• EXERCISE DIRECTIONS
Substitute "camera" for "pose" in everything from the start of the listing down to the line containing "Dot at: (238, 283)", and give only those lines back with nothing else changed.

• DATA RECORDS
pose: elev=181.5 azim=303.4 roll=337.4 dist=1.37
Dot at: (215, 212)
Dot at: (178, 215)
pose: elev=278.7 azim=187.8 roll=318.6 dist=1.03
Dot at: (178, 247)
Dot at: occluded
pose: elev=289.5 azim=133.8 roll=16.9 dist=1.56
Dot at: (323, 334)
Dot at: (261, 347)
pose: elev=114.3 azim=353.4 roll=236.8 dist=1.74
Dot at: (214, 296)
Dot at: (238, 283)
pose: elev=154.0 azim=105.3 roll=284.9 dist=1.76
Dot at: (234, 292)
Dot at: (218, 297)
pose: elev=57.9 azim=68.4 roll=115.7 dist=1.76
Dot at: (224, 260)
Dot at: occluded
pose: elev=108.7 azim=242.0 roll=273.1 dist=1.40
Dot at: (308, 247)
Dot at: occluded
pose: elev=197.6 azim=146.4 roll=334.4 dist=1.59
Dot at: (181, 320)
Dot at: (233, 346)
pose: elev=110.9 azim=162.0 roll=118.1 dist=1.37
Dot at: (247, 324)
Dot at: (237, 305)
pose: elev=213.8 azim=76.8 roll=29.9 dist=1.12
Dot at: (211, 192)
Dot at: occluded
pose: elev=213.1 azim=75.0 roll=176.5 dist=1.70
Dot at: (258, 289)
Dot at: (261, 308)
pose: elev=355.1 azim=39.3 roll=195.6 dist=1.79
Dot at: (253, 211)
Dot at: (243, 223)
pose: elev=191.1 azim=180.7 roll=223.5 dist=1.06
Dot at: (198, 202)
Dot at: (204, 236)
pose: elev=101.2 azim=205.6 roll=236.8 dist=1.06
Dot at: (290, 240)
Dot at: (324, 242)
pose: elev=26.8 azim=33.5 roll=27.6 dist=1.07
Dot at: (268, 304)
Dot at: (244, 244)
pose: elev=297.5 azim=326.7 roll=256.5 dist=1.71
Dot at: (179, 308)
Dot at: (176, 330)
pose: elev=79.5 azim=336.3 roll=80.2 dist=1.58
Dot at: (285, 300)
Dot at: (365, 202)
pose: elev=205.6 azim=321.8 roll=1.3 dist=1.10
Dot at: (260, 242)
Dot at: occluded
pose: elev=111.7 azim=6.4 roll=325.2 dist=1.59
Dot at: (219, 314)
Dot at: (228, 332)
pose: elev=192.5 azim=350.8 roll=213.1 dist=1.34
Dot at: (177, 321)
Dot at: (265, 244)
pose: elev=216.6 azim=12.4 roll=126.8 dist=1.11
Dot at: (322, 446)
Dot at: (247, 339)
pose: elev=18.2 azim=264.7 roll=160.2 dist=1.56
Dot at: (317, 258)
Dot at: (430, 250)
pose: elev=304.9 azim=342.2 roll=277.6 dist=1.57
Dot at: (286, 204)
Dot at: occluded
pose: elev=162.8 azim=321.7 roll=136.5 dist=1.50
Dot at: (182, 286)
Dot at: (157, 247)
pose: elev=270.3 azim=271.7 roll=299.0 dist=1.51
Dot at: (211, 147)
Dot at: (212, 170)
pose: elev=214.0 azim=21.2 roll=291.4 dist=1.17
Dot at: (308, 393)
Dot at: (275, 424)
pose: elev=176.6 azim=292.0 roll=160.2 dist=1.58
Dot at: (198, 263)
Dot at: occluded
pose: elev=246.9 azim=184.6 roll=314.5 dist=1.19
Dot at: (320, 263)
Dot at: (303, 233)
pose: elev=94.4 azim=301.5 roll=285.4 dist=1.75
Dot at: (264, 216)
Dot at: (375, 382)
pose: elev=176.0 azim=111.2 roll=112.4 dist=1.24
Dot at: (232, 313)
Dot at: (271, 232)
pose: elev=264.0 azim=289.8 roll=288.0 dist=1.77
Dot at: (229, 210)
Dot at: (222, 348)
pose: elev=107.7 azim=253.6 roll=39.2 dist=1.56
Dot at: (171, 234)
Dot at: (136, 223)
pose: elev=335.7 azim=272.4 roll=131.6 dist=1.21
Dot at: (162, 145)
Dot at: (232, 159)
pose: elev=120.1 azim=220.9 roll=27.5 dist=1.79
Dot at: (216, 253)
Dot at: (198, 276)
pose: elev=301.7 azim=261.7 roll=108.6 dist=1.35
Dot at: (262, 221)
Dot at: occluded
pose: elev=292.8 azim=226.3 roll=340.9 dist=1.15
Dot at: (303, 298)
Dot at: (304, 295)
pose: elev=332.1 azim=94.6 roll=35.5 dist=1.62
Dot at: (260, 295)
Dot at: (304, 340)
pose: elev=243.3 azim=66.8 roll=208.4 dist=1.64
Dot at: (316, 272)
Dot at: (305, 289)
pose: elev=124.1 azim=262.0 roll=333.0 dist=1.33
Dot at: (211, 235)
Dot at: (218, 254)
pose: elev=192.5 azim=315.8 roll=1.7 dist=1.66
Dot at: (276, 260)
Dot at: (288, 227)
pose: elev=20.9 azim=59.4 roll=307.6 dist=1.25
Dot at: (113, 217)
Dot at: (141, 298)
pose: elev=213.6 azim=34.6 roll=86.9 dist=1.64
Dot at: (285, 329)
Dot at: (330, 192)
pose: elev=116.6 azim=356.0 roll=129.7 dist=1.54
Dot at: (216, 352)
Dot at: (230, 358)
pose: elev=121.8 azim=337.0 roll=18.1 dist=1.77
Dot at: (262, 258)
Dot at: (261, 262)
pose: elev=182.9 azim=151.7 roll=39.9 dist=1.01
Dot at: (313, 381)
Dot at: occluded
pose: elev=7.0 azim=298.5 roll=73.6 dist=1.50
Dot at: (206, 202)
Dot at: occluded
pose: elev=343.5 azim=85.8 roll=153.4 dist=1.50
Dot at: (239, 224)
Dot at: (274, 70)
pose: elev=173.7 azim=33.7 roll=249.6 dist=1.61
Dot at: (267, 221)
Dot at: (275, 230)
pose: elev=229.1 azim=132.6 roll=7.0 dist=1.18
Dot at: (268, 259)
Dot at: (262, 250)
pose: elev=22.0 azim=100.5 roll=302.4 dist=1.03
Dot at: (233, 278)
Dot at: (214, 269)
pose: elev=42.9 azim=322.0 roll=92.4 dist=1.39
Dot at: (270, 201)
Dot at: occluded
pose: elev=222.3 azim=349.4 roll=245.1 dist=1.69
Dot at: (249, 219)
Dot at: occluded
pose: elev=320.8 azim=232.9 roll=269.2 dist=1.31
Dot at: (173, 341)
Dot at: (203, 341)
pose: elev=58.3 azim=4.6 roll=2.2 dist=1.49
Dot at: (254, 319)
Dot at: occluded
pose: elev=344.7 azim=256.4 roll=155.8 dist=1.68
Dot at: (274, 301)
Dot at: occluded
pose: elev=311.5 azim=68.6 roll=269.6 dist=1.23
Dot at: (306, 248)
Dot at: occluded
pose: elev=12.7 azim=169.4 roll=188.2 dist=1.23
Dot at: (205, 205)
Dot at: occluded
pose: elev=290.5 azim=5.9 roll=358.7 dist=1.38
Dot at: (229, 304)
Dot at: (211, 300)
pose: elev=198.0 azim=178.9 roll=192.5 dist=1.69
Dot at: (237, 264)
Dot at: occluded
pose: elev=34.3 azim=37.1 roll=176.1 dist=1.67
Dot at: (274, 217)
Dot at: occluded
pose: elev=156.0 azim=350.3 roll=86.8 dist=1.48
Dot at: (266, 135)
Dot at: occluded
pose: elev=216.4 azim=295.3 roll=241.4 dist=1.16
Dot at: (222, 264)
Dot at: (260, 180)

• WRITTEN SOLUTION
camera: elev=181.5 azim=303.4 roll=337.4 dist=1.37
Dot at: (215, 212)
Dot at: (178, 215)
camera: elev=278.7 azim=187.8 roll=318.6 dist=1.03
Dot at: (178, 247)
Dot at: occluded
camera: elev=289.5 azim=133.8 roll=16.9 dist=1.56
Dot at: (323, 334)
Dot at: (261, 347)
camera: elev=114.3 azim=353.4 roll=236.8 dist=1.74
Dot at: (214, 296)
Dot at: (238, 283)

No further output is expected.